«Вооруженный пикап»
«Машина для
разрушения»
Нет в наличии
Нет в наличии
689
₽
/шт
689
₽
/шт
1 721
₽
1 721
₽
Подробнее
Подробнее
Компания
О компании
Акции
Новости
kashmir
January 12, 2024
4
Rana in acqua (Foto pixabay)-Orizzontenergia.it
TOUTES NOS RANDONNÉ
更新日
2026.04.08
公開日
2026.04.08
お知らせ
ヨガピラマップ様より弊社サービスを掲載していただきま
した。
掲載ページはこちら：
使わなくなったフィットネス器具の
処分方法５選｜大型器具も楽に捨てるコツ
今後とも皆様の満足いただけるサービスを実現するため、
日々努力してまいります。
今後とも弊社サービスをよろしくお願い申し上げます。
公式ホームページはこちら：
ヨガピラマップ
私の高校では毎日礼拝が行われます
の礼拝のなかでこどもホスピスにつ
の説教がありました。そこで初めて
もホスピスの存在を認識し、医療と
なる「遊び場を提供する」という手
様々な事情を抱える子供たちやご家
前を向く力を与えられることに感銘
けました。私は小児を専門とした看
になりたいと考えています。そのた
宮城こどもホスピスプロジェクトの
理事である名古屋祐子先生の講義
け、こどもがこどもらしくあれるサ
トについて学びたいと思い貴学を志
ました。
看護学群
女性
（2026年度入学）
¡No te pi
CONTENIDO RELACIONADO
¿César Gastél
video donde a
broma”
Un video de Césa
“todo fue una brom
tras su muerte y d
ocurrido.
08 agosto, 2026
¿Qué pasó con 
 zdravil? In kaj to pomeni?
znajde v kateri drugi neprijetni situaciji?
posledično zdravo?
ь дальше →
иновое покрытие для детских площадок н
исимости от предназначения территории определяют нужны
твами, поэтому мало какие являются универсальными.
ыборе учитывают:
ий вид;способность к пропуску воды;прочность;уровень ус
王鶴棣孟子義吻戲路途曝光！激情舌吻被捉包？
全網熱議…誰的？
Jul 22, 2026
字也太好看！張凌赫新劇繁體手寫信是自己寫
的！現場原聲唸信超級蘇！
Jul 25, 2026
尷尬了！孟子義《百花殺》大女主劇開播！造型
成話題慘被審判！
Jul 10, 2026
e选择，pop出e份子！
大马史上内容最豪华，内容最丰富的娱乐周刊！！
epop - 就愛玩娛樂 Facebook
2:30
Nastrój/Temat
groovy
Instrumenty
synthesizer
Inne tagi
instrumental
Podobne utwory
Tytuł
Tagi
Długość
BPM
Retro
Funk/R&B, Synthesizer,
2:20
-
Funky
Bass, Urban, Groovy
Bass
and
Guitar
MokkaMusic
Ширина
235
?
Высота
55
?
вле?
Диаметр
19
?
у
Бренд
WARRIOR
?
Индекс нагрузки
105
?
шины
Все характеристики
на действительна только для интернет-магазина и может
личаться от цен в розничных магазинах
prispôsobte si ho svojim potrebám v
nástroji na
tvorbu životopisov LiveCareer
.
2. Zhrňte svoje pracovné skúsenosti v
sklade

○ ○ ○

WHAT THE TASK REQUIRES: Convert every line of text in the items above into a single JSON list of strings, with one string per line and blank lines omitted.

TASK ANSWER:
[
  "«Вооруженный пикап»",
  "«Машина для",
  "разрушения»",
  "Нет в наличии",
  "Нет в наличии",
  "689",
  "₽",
  "/шт",
  "689",
  "₽",
  "/шт",
  "1 721",
  "₽",
  "1 721",
  "₽",
  "Подробнее",
  "Подробнее",
  "Компания",
  "О компании",
  "Акции",
  "Новости",
  "kashmir",
  "January 12, 2024",
  "4",
  "Rana in acqua (Foto pixabay)-Orizzontenergia.it",
  "TOUTES NOS RANDONNÉ",
  "更新日",
  "2026.04.08",
  "公開日",
  "2026.04.08",
  "お知らせ",
  "ヨガピラマップ様より弊社サービスを掲載していただきま",
  "した。",
  "掲載ページはこちら：",
  "使わなくなったフィットネス器具の",
  "処分方法５選｜大型器具も楽に捨てるコツ",
  "今後とも皆様の満足いただけるサービスを実現するため、",
  "日々努力してまいります。",
  "今後とも弊社サービスをよろしくお願い申し上げます。",
  "公式ホームページはこちら：",
  "ヨガピラマップ",
  "私の高校では毎日礼拝が行われます",
  "の礼拝のなかでこどもホスピスにつ",
  "の説教がありました。そこで初めて",
  "もホスピスの存在を認識し、医療と",
  "なる「遊び場を提供する」という手",
  "様々な事情を抱える子供たちやご家",
  "前を向く力を与えられることに感銘",
  "けました。私は小児を専門とした看",
  "になりたいと考えています。そのた",
  "宮城こどもホスピスプロジェクトの",
  "理事である名古屋祐子先生の講義",
  "け、こどもがこどもらしくあれるサ",
  "トについて学びたいと思い貴学を志",
  "ました。",
  "看護学群",
  "女性",
  "（2026年度入学）",
  "¡No te pi",
  "CONTENIDO RELACIONADO",
  "¿César Gastél",
  "video donde a",
  "broma”",
  "Un video de Césa",
  "“todo fue una brom",
  "tras su muerte y d",
  "ocurrido.",
  "08 agosto, 2026",
  "¿Qué pasó con ",
  " zdravil? In kaj to pomeni?",
  "znajde v kateri drugi neprijetni situaciji?",
  "posledično zdravo?",
  "ь дальше →",
  "иновое покрытие для детских площадок н",
  "исимости от предназначения территории определяют нужны",
  "твами, поэтому мало какие являются универсальными.",
  "ыборе учитывают:",
  "ий вид;способность к пропуску воды;прочность;уровень ус",
  "王鶴棣孟子義吻戲路途曝光！激情舌吻被捉包？",
  "全網熱議…誰的？",
  "Jul 22, 2026",
  "字也太好看！張凌赫新劇繁體手寫信是自己寫",
  "的！現場原聲唸信超級蘇！",
  "Jul 25, 2026",
  "尷尬了！孟子義《百花殺》大女主劇開播！造型",
  "成話題慘被審判！",
  "Jul 10, 2026",
  "e选择，pop出e份子！",
  "大马史上内容最豪华，内容最丰富的娱乐周刊！！",
  "epop - 就愛玩娛樂 Facebook",
  "2:30",
  "Nastrój/Temat",
  "groovy",
  "Instrumenty",
  "synthesizer",
  "Inne tagi",
  "instrumental",
  "Podobne utwory",
  "Tytuł",
  "Tagi",
  "Długość",
  "BPM",
  "Retro",
  "Funk/R&B, Synthesizer,",
  "2:20",
  "-",
  "Funky",
  "Bass, Urban, Groovy",
  "Bass",
  "and",
  "Guitar",
  "MokkaMusic",
  "Ширина",
  "235",
  "?",
  "Высота",
  "55",
  "?",
  "вле?",
  "Диаметр",
  "19",
  "?",
  "у",
  "Бренд",
  "WARRIOR",
  "?",
  "Индекс нагрузки",
  "105",
  "?",
  "шины",
  "Все характеристики",
  "на действительна только для интернет-магазина и может",
  "личаться от цен в розничных магазинах",
  "prispôsobte si ho svojim potrebám v",
  "nástroji na",
  "tvorbu životopisov LiveCareer",
  ".",
  "2. Zhrňte svoje pracovné skúsenosti v",
  "sklade"
]